[EXTRACT PROVIDED — start]

Donald Trump will be an ex-president like no other because he is a political force like no other — at least since Theodore Roosevelt. Trump will not just be an ex-president. He will be the leader of a powerful movement, one that is very much alive and still very much in control of the Republican party.
Trump is not a man who accepts oblivion. Like TR, he rankles at the thought of retiring from the great game show. His businesses went bankrupt six times but he kept coming back. When The Apprentice ended, he turned to politics and won the White House. Even that wasn’t quite the overnight success that it seemed: he had contemplated running in 2000 and had talked about it even earlier. He knew what he wanted, and he dared the impossible to get it.
What will Ex-President Trump want next? Revenge — and a second term. If ambition is a hallmark of his personality, a deeply personal rivalry is a hallmark of his politics. Victory over Hillary Clinton was personal; so was dismantling Barack Obama’s legacy. Trump insisted that he had beaten Clinton in the popular vote too, or would have if not for fraud. He insisted that the crowds and online viewership for his inauguration outnumbered Obama’s. The rivalry he felt with Clinton and Obama pales next to what Joe Biden represents in Trump’s eyes: the man who unfairly denied him reelection; who will do to Trump’s legacy what Trump did to Obama’s; quite simply, the man who fired him and took his place.

[EXTRACT PROVIDED — finish]
[GIVEN INFORMATION — start]

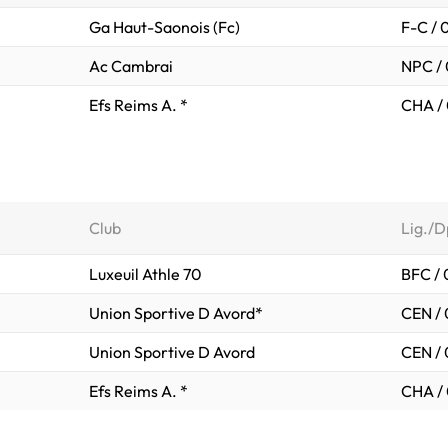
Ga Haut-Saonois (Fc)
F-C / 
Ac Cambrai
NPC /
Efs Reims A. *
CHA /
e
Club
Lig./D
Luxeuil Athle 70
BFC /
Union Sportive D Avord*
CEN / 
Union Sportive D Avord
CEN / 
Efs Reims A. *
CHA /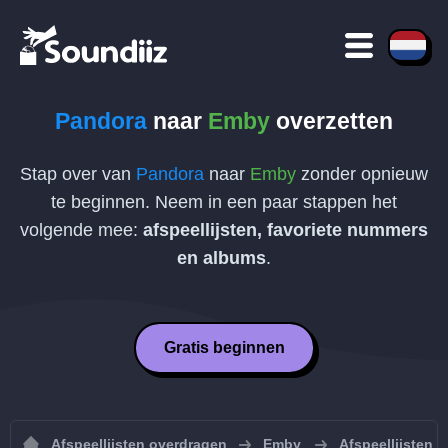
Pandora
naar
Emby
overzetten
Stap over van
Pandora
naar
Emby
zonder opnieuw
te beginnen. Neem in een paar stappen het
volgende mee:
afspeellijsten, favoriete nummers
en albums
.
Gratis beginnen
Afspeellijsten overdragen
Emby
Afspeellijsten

[GIVEN INFORMATION — finish]

TASK ▸
From the passage on Trump as an ex-president, copy the part that runs from "Donald Trump will" up to and including "impossible to get it.".

TASK SOLUTION ▸
Donald Trump will be an ex-president like no other because he is a political force like no other — at least since Theodore Roosevelt. Trump will not just be an ex-president. He will be the leader of a powerful movement, one that is very much alive and still very much in control of the Republican party.
Trump is not a man who accepts oblivion. Like TR, he rankles at the thought of retiring from the great game show. His businesses went bankrupt six times but he kept coming back. When The Apprentice ended, he turned to politics and won the White House. Even that wasn’t quite the overnight success that it seemed: he had contemplated running in 2000 and had talked about it even earlier. He knew what he wanted, and he dared the impossible to get it.